History of work
Dr. Derek Brookes started work as a philosophy lecturer, teaching at several universities in Australia, including UNSW and Macquarie University. During a research fellowship at Yale University and then at John Jay College of Criminal Justice in New York (CUNY), he discovered an exciting and innovative response to crime called ‘restorative justice’. So on his return to Australia, he took up work as a ‘Youth [Restorative] Justice Conference Convenor’ with the NSW Juvenile Justice Department, and shortly after moved to Washington DC to assist in the development of an international in-prison restorative justice program.
After moving to Scotland, Derek worked for 8 years as a national restorative justice trainer and consultant, with the charity Sacro (Safeguarding Communities, Reducing Offending). During this time, he developed — in collaboration with colleagues and stakeholders — national restorative justice referral protocols, best practice standards and an evaluation and monitoring system. He also trained over 800 restorative justice practitioners in the contexts of youth justice, schools, prisons, residential units, anti-social behaviour and police warnings; and delivered numerous university seminars, conference papers and workshops on restorative justice.
Upon returning to Australia, Derek initiated Relational Approaches and undertook several contracts. These included conducting research on the application of restorative justice to work-related injury and death and developing best practice standards and an accreditation scheme for restorative justice facilitators in Victoria. Derek also worked as a Restorative Justice Program Manager with the Programs and Strategy Branch (Courts and Tribunals Unit) in the Victorian Department of Justice. During this time, he was responsible for contributing to policy development, program proposals, and ministerial briefs; providing high-level advice and guidance to a number of government departments and non-government agencies. He also facilitated workshops, training sessions, discussion groups and undertook individual case-work in restorative justice.
Derek then decided to extend his focus to other social justice issues and has since worked with several NGOs in the areas of policy analysis and development, community consultations, and systemic advocacy. For instance, he was employed as a policy officer with Brain Injury Australia, a role which focused on ensuring that the new National Disability Insurance Scheme took into account the needs of people with an acquired brain injury and their families/carers. Currently, he is working as a consultant with the Child Abuse Prevention Service.

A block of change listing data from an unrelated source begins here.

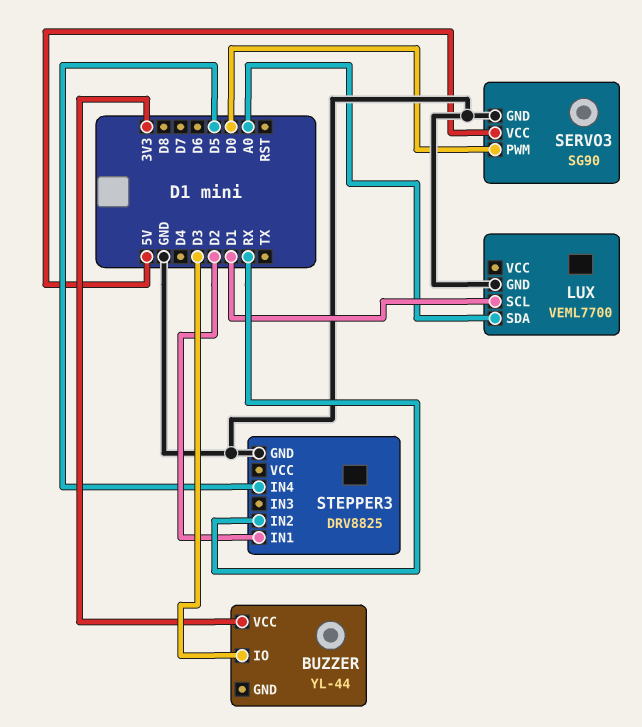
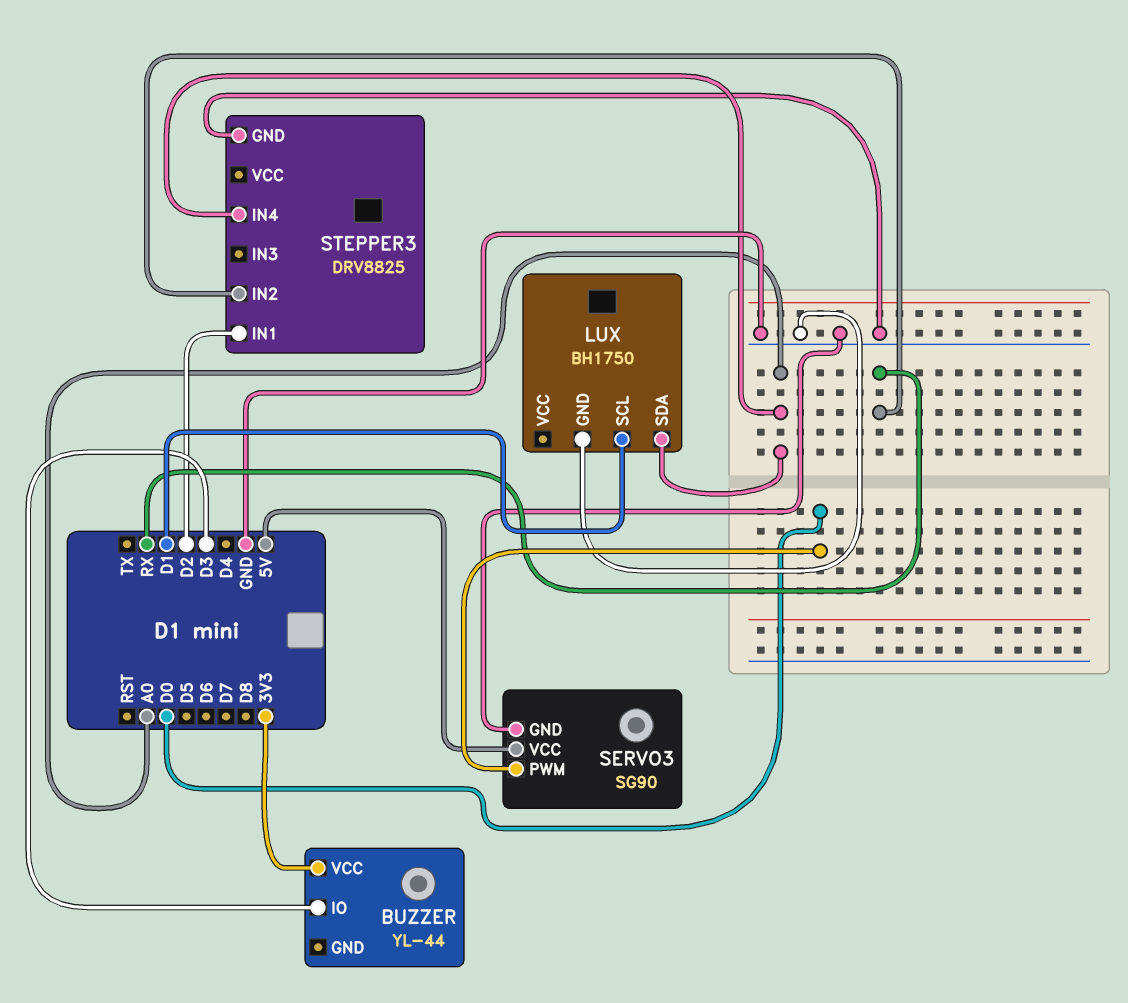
LUX: VEML7700 -> BH1750
STEPPER3 pin IN4: D5 -> A0

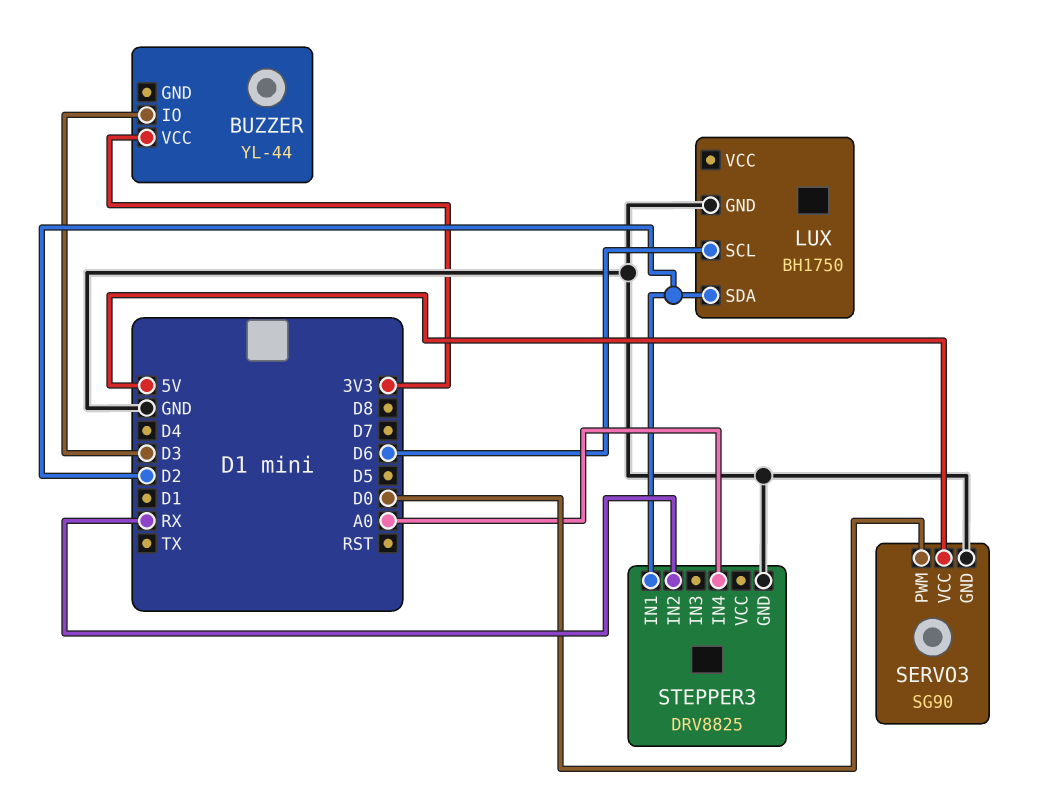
LUX pin SCL: D1 -> D6
LUX pin SDA: A0 -> D2

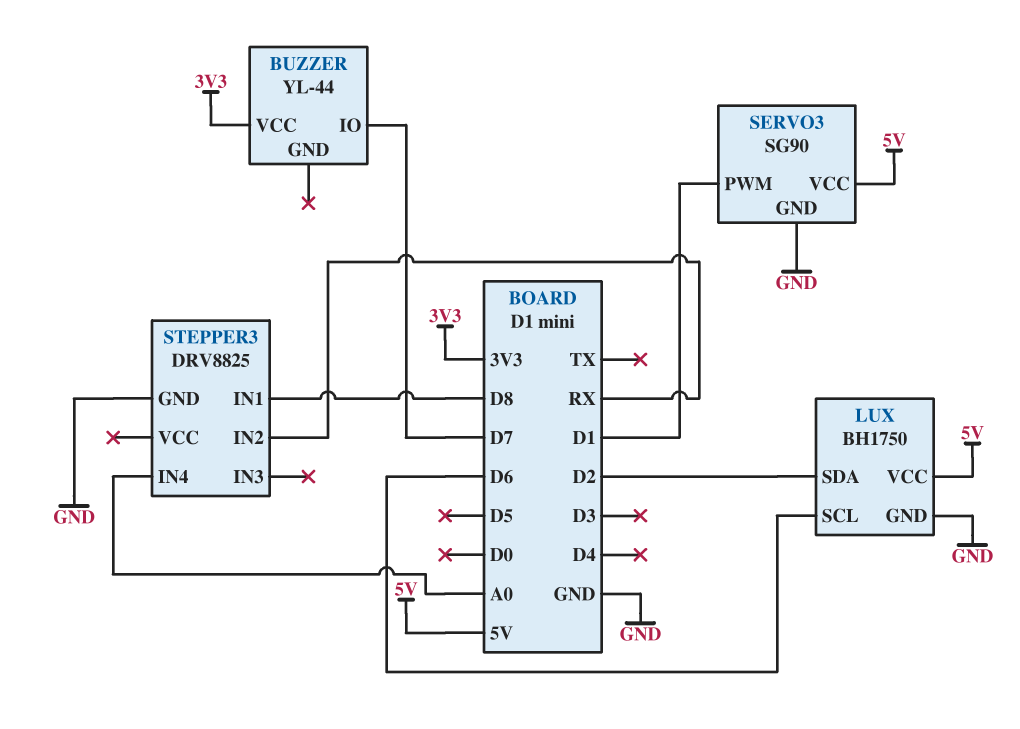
BUZZER pin IO: D3 -> D7
LUX pin VCC: none -> 5V
SERVO3 pin PWM: D0 -> D1
STEPPER3 pin IN1: D2 -> D8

Derek has a PhD in philosophy from the Australian National University. He has taught philosophy at several universities in Australia, including UNSW and Macquarie University. Derek has held research fellowships at the University of Aberdeen, Yale University, John Jay College of Criminal Justice (City University of New York), St Andrews University, the University of Edinburgh, the University of Melbourne and, most recently, the University of London.